A "condition precedent is one that must be met before a contract becomes effective or that is to be performed by one party to an existing contract before the other party is obligated to perform." Catholic Charities of the Archdiocese of Chicago v. Thorpe , 318 Ill.App.3d 304, 251 Ill.Dec. 764, 741 N.E.2d 651, 653 (2000) (quoting McAnelly v. Graves , 126 Ill.App.3d 528, 81 Ill.Dec. 677, 467 N.E.2d 377, 379 (1984) ). Section 4 of the Agreement provides that DWM's obligation to consummate the transaction is subject to the following conditions precedent for DWM's benefit: (1) due diligence investigations and materials; (2) title insurance commitments for each of the properties; (3) inventories of the personal property for each of the businesses; and (4) that Smart Oil's representations and warranties were truthful and accurate under Section 15 of the Agreement. DWM argues Smart Oil failed to satisfy two of these conditions: it did not have authority to convey the properties, and it failed to produce the requisite due diligence materials. Both arguments fail, however.

———

# Short task 1
For the excerpt on conditions precedent, mark each statement (a), (b), (c) yes or no, and quote the words of the text that decide it. (a) Section 4 sets out conditions precedent for DWM's benefit. (b) DWM argues that Smart Oil failed to satisfy all of the conditions in Section 4. (c) The excerpt accepts DWM's arguments.
# Short task 2
Summarize the excerpt on conditions precedent in two sentences.
# Short task 3
From the excerpt on conditions precedent, list every condition precedent that Section 4 of the Agreement sets for DWM's benefit.
The lines after this excerpt come from a different source.

# Information shown
———

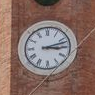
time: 3:12
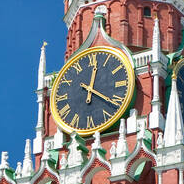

———

# Full answer 1
(a) Yes: "DWM's obligation to consummate the transaction is subject to the following conditions precedent for DWM's benefit"
(b) No: "DWM argues Smart Oil failed to satisfy two of these conditions"
(c) No: "Both arguments fail, however."

# Full answer 2
A condition precedent must be met before a contract becomes effective, or must be performed by one party before the other party is obligated to perform. Section 4 of the Agreement makes DWM's obligation subject to four such conditions, and DWM argues that Smart Oil lacked authority to convey the properties and failed to produce the due diligence materials, but both arguments fail.

# Full answer 3
1. Due diligence investigations and materials
2. Title insurance commitments for each of the properties
3. Inventories of the personal property for each of the businesses
4. Smart Oil's representations and warranties being truthful and accurate under Section 15 of the Agreement